[[ Records shown, beginning ]]
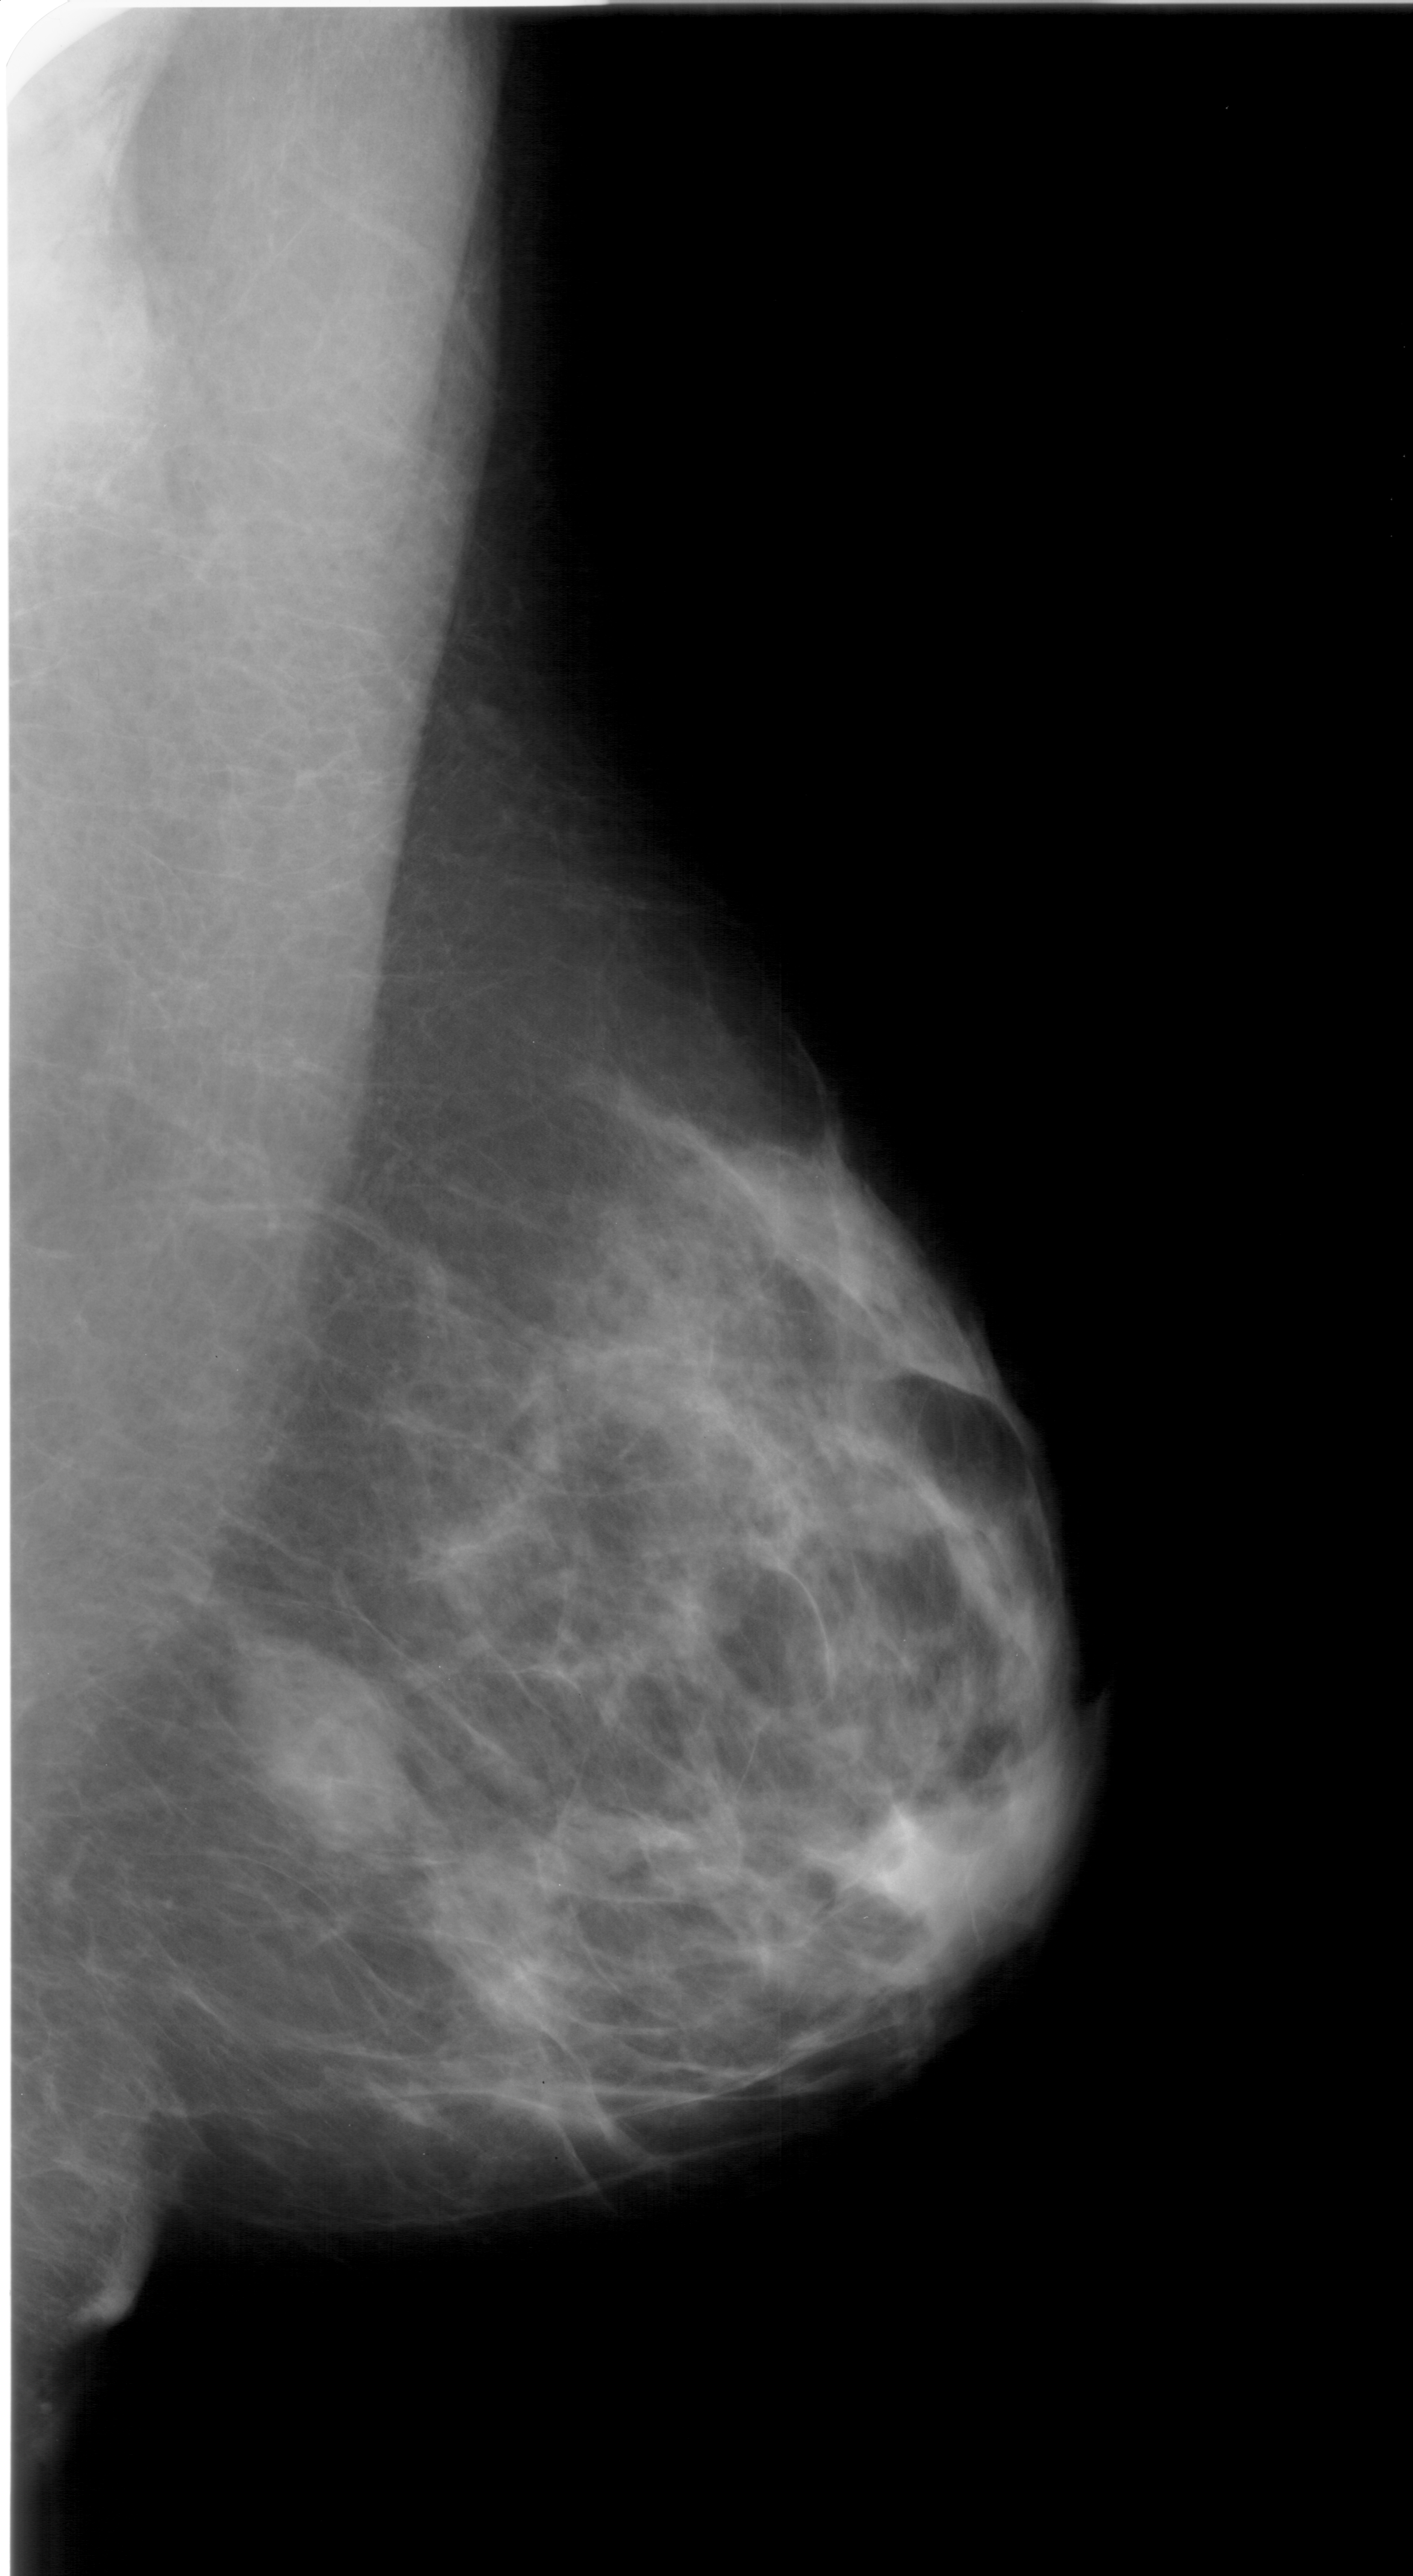
Mammogram (digitized film), right breast, MLO view.
Mass, shape oval, margins ill defined; BI-RADS assessment category 4; pathology (as recorded): benign.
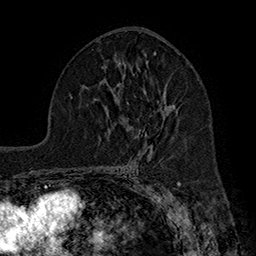
Breast MRI (dynamic contrast-enhanced), one axial slice; position 98 of 160 along the scan axis; cropped to one breast; dynamic contrast-enhanced series, time point 2 of 7 at this slice position (early post-contrast); 1.5 T; TE 2.8 ms, TR 5.4 ms; 1 mm slice thickness; 256 × 256 image matrix. Female patient.
Annotated regions visible in this slice (semi-automatically segmented with operator editing):
- enhancing-tissue mask used for the functional tumour volume (all voxels passing the contrast-enhancement thresholds inside the analysis volume; usually the tumour): bounding box <148,61,176,124> (left, top, right, bottom; pixels)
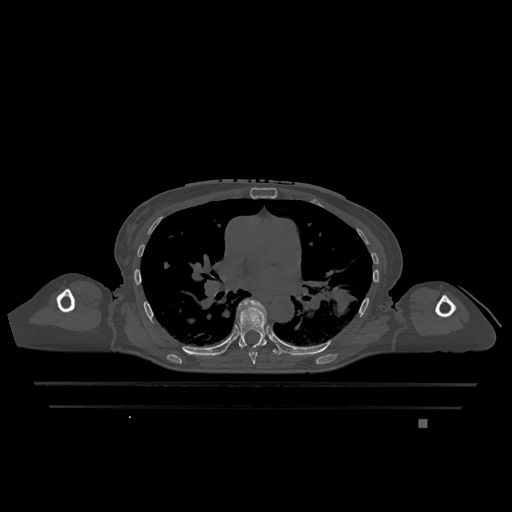
CT including the spine, one axial slice; bone window (W 1800 / L 400 HU); 0.5 mm slice thickness; 512 × 512 image matrix. Female patient, age 74 years. Case-level facts recorded for this patient, not image findings: primary cancer: lung; vertebrae with lytic lesions (as recorded): T1, T4, T5, T6, L4, L5.
Annotated regions visible in this slice (semi-automatically segmented with operator editing):
- T6 vertebra: bounding box (x1, y1, x2, y2) in pixels: (241, 346, 258, 364)
- T7 vertebra: (237, 299, 281, 355)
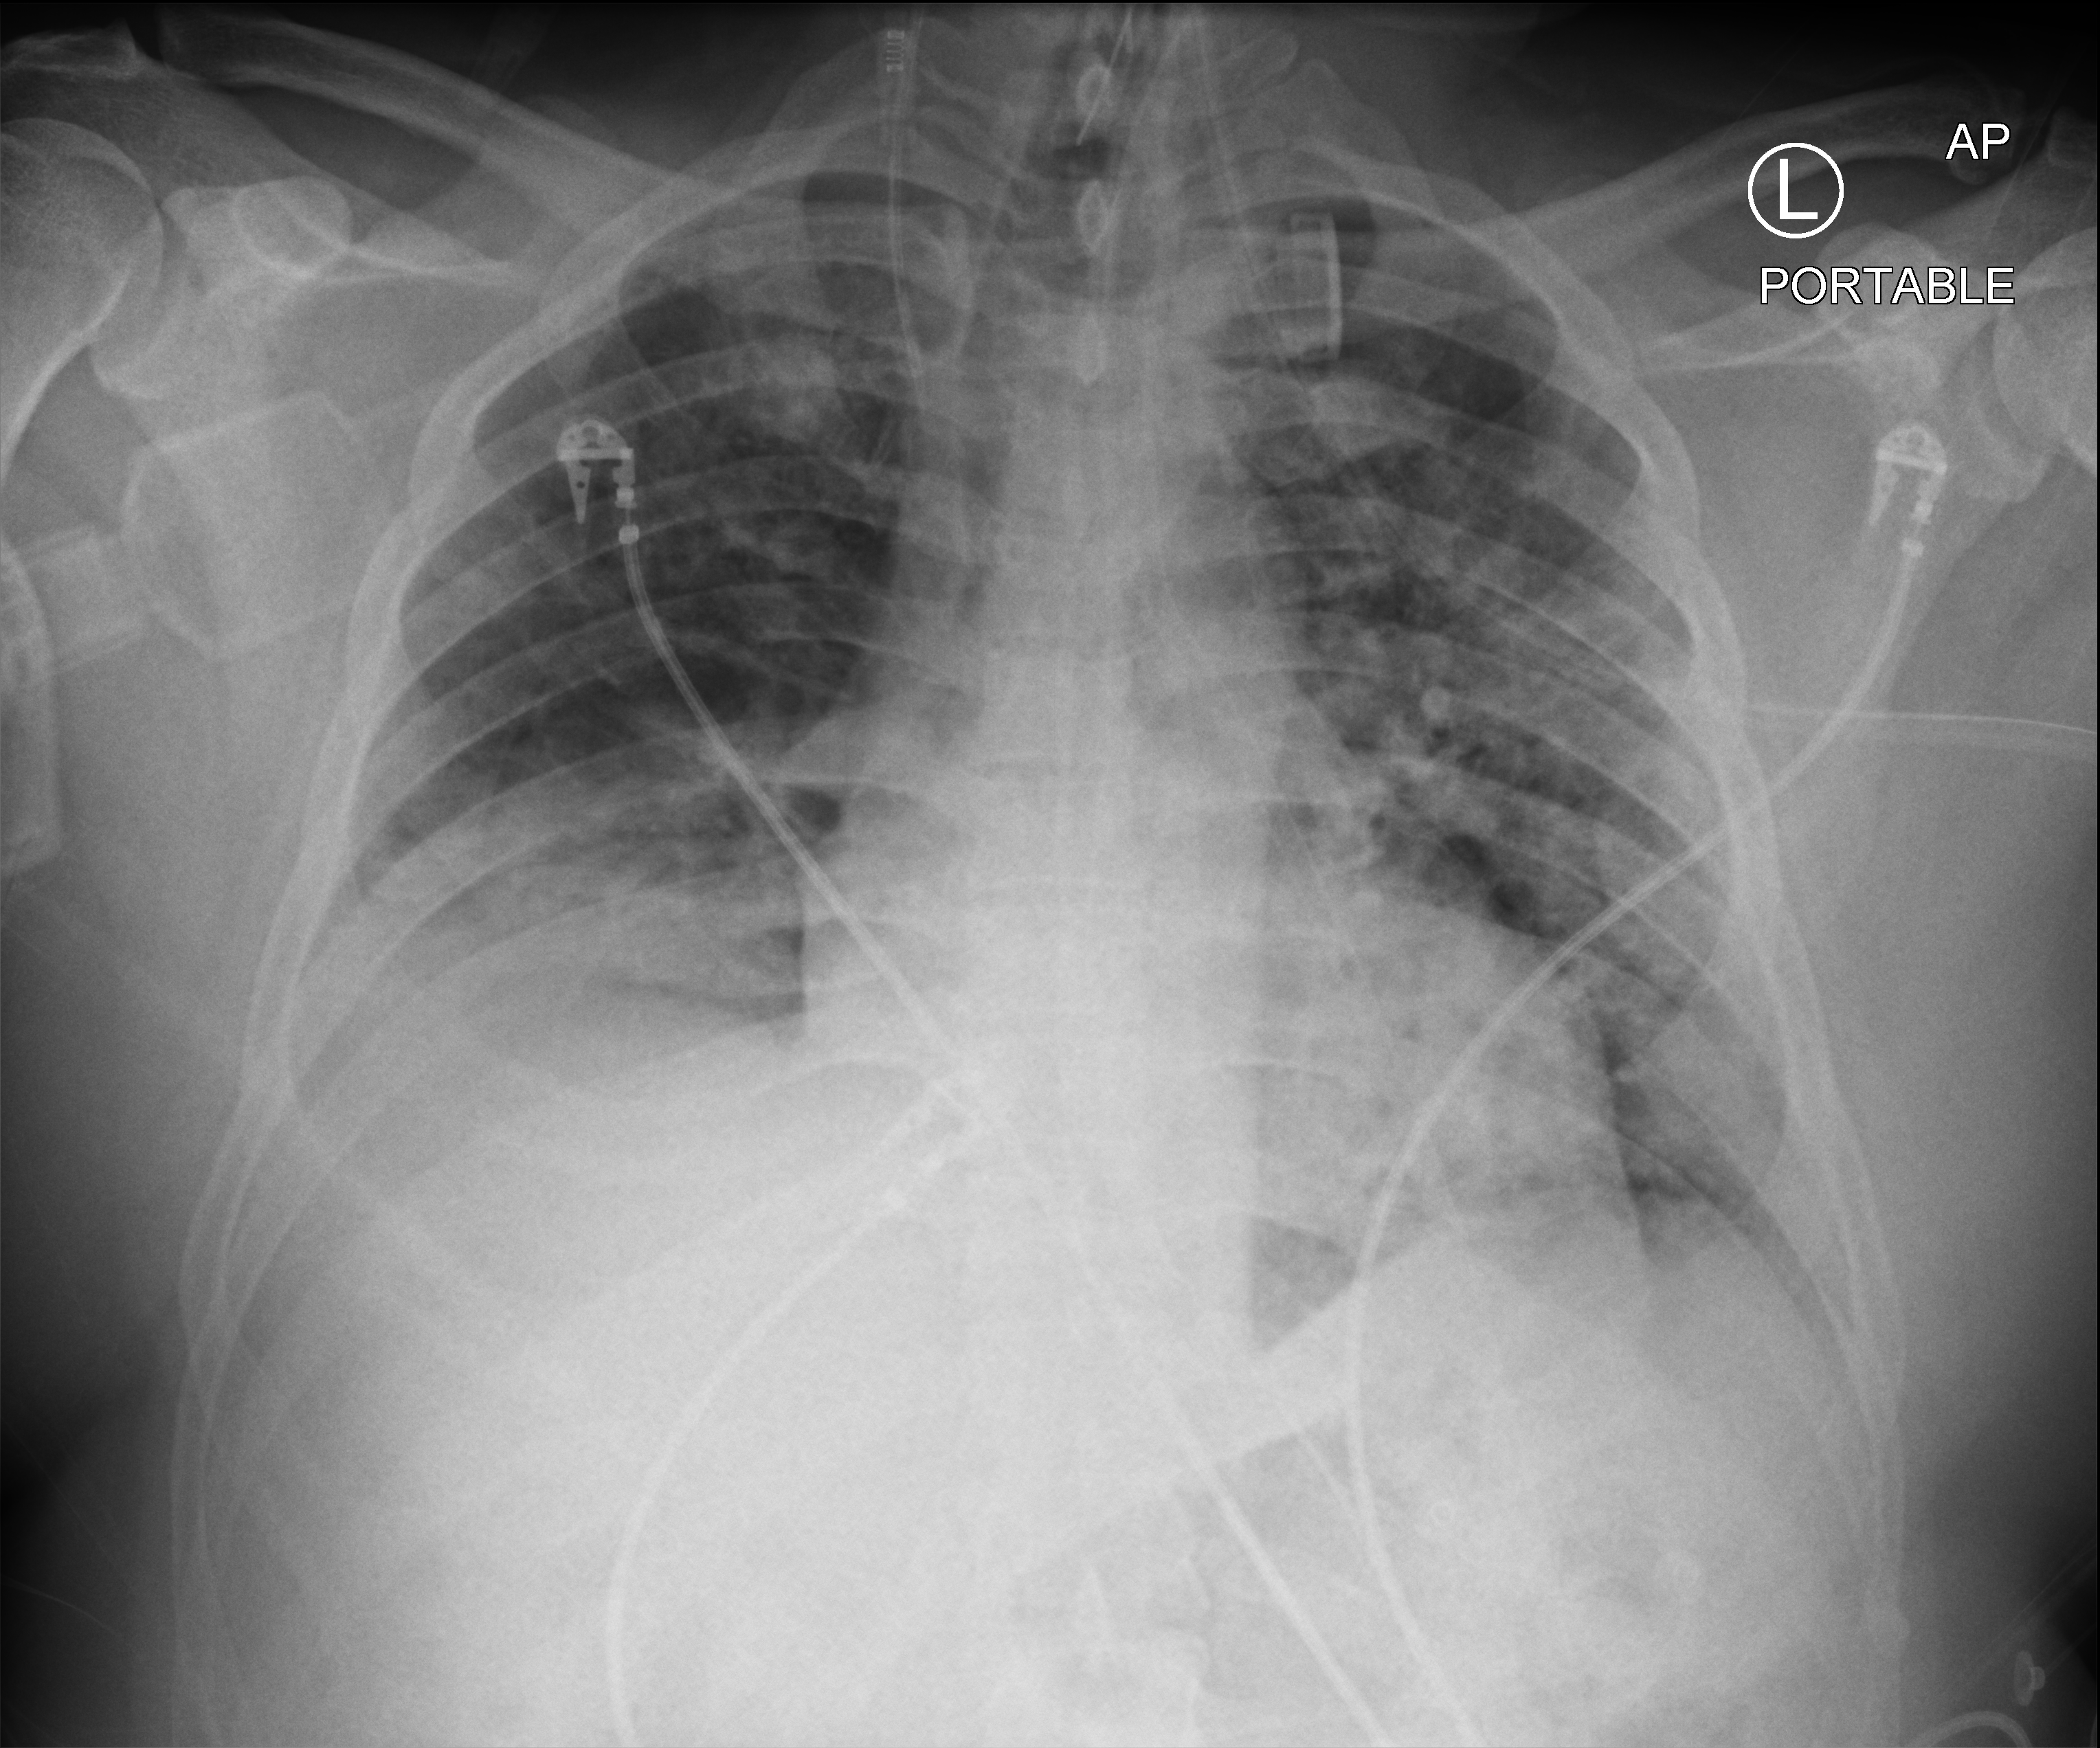
Bedside chest radiograph (computed radiography), anteroposterior (AP) projection. Patient hospitalised with COVID-19; male, aged 18–59 years.
Admission-level facts for this patient (not findings on this image; timing relative to this image not recorded):
- length of hospital stay: 29 days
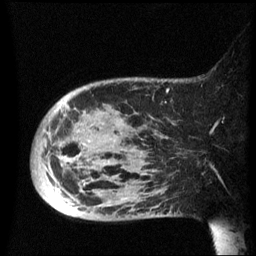
Breast MRI (dynamic contrast-enhanced), one sagittal slice. Slice 15 of 60 in the series (ordered by position). Dynamic contrast-enhanced series, image 2 of 3 at this slice position (ordered by acquisition). 1.5 T. TE 4.2 ms, TR 8.4 ms. 2.5 mm slice thickness. 256 × 256 image matrix, field of view 220 × 220 mm. Patient: female, 49 years.
Structures marked on this image (semi-automatically segmented with operator editing):
- analysis volume of interest (the breast-tissue region the enhancement analysis was run in; not a lesion): bounding box [x1, y1, x2, y2] px = [32, 78, 185, 221]
- tumour enhancement mask (voxels above the 70 % enhancement threshold inside the analysis volume of interest): [49, 106, 71, 185]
[[ Records shown, end ]]
= Required work =
From the line that contains "Structures marked on" through the end of the records above, print every line exactly and nothing else.

= Exercise result =
Structures marked on this image (semi-automatically segmented with operator editing):
- analysis volume of interest (the breast-tissue region the enhancement analysis was run in; not a lesion): bounding box [x1, y1, x2, y2] px = [32, 78, 185, 221]
- tumour enhancement mask (voxels above the 70 % enhancement threshold inside the analysis volume of interest): [49, 106, 71, 185]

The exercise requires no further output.